||IT|| .:The latest tool for inciting hate: Facebook:.
(Nov 25, 2008)
Way to go, society.
Inspired by a South Park episode in which one character labels all redheads as evil, some 5,000 people decided to take a silly joke and elevate it into reality by joining a "National Kick a Ginger Day" group on Facebook. The online ringleader: A 14-year-old Canadian kid, who naturally insisted it was all a gag.
Alas, dozens of attacks were reported on the ostensible holiday last week -- November 20 -- from both attackers and attackees. While some of the attacks reported are likely phony, many are assuredly real, including a pair of young Alberta girls who say they were punched and kicked at school. Canada's Royal Canadian Mounted Police is taking the case deadly seriously and is investigating it as a hate crime.
As absurd as this issue is -- red-haired people have not historically been the victims of any real discrimination or hate crimes -- it's emblematic of the way in which online networks can become a tool in real-world violence other and anti-social behavior. It takes a lot of effort and considerable personal risk to physically go to a meeting of, say, the KKK. But how hard is it to join a white supremacist social networking group? Or register at an Aryan Nation discussion group?
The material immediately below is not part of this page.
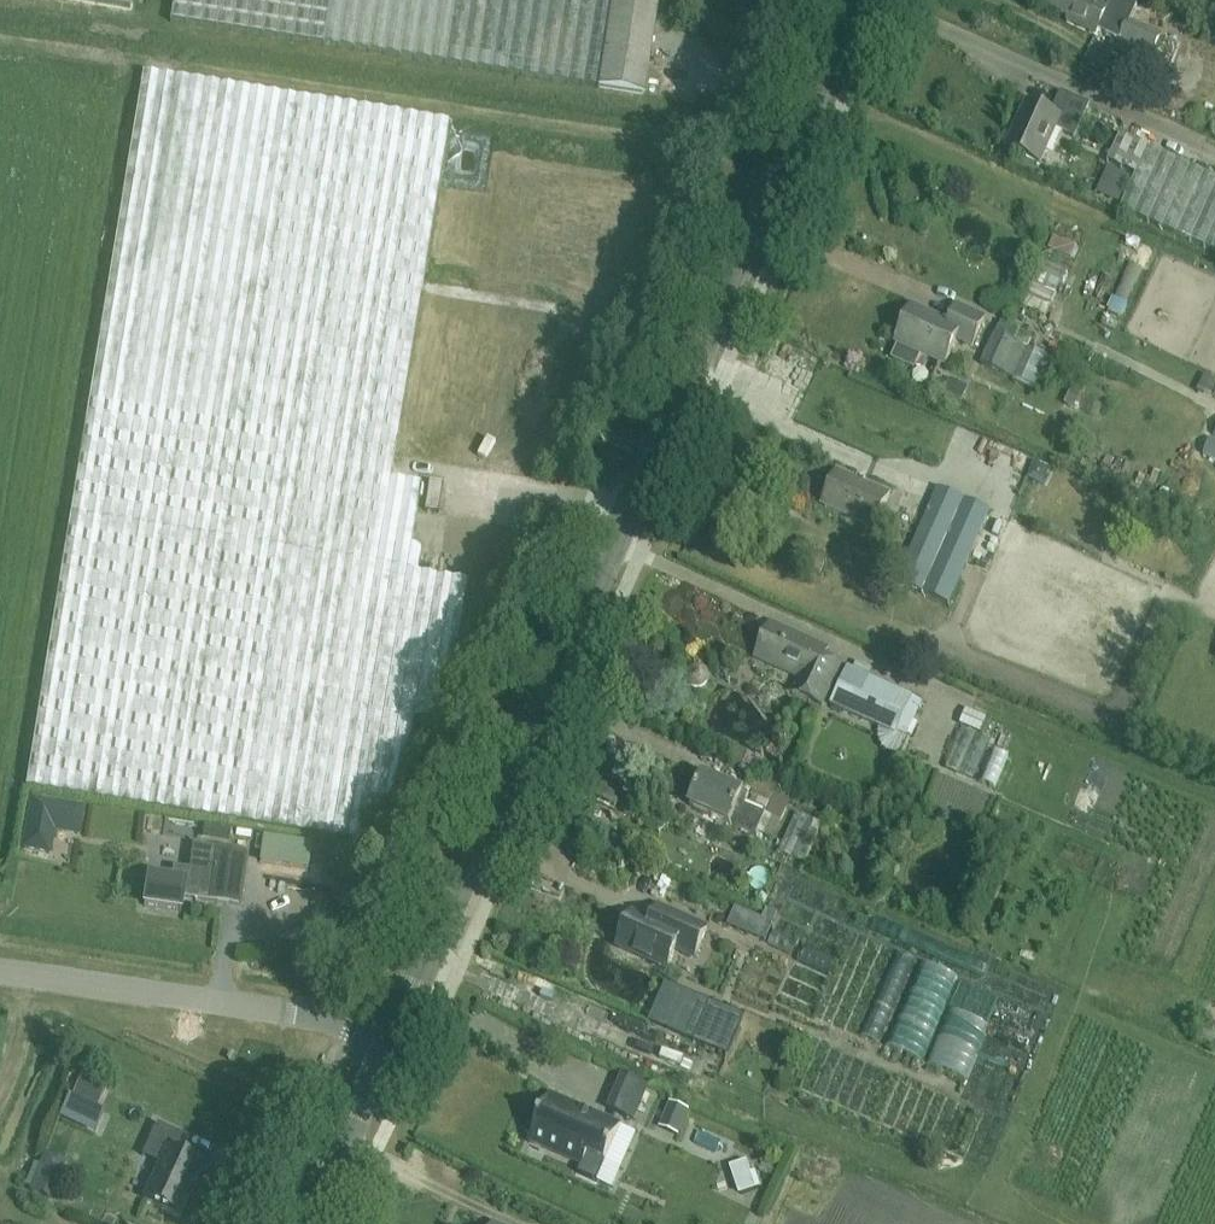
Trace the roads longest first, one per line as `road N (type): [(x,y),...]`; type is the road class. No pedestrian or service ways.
road 1 (tertiary): [(390,1045),(857,0)]
road 2 (residential): [(390,1045),(233,1002),(0,969)]
road 3 (tertiary): [(308,1223),(390,1045)]
road 4 (track): [(0,1096),(22,1053),(32,973)]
To its credit, Facebook appears to delete all such groups that it encounters -- the National Kick a Ginger Day group has also been removed -- so at least that's a step in the right direction. But people, making a Facebook group that incites violence, however tongue in cheek, is just a bad idea. We should all know by now that despite how frivolous the material on the Internet often is, no one ever seems able to get when you're joking.